- _Task to complete_
Print each record below character for character.

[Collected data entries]
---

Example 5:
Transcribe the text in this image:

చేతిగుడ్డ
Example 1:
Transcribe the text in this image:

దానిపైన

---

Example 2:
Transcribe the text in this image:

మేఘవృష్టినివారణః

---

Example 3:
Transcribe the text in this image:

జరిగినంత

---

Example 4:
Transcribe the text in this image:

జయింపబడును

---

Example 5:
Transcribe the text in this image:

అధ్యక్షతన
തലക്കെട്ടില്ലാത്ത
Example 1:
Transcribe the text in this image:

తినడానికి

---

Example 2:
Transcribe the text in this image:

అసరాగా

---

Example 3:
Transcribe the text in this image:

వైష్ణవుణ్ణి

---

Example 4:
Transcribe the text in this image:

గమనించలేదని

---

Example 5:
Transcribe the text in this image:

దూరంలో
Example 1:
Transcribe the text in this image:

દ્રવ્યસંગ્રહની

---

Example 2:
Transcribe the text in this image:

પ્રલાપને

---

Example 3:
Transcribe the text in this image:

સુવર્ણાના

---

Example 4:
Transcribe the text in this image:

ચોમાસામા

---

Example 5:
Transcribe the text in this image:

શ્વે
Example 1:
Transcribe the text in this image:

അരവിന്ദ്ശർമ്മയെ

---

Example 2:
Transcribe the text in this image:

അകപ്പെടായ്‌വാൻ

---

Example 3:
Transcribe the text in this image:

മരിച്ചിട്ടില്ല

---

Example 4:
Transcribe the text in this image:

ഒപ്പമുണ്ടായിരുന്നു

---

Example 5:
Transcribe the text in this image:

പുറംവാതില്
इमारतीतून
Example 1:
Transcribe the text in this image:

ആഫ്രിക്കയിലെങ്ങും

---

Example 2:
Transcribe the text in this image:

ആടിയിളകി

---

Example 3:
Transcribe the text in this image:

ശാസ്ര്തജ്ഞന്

- _Exercise response_
---

Example 5:
Transcribe the text in this image:

చేతిగుడ్డ
Example 1:
Transcribe the text in this image:

దానిపైన

---

Example 2:
Transcribe the text in this image:

మేఘవృష్టినివారణః

---

Example 3:
Transcribe the text in this image:

జరిగినంత

---

Example 4:
Transcribe the text in this image:

జయింపబడును

---

Example 5:
Transcribe the text in this image:

అధ్యక్షతన
തലക്കെട്ടില്ലാത്ത
Example 1:
Transcribe the text in this image:

తినడానికి

---

Example 2:
Transcribe the text in this image:

అసరాగా

---

Example 3:
Transcribe the text in this image:

వైష్ణవుణ్ణి

---

Example 4:
Transcribe the text in this image:

గమనించలేదని

---

Example 5:
Transcribe the text in this image:

దూరంలో
Example 1:
Transcribe the text in this image:

દ્રવ્યસંગ્રહની

---

Example 2:
Transcribe the text in this image:

પ્રલાપને

---

Example 3:
Transcribe the text in this image:

સુવર્ણાના

---

Example 4:
Transcribe the text in this image:

ચોમાસામા

---

Example 5:
Transcribe the text in this image:

શ્વે
Example 1:
Transcribe the text in this image:

അരവിന്ദ്ശർമ്മയെ

---

Example 2:
Transcribe the text in this image:

അകപ്പെടായ്‌വാൻ

---

Example 3:
Transcribe the text in this image:

മരിച്ചിട്ടില്ല

---

Example 4:
Transcribe the text in this image:

ഒപ്പമുണ്ടായിരുന്നു

---

Example 5:
Transcribe the text in this image:

പുറംവാതില്
इमारतीतून
Example 1:
Transcribe the text in this image:

ആഫ്രിക്കയിലെങ്ങും

---

Example 2:
Transcribe the text in this image:

ആടിയിളകി

---

Example 3:
Transcribe the text in this image:

ശാസ്ര്തജ്ഞന്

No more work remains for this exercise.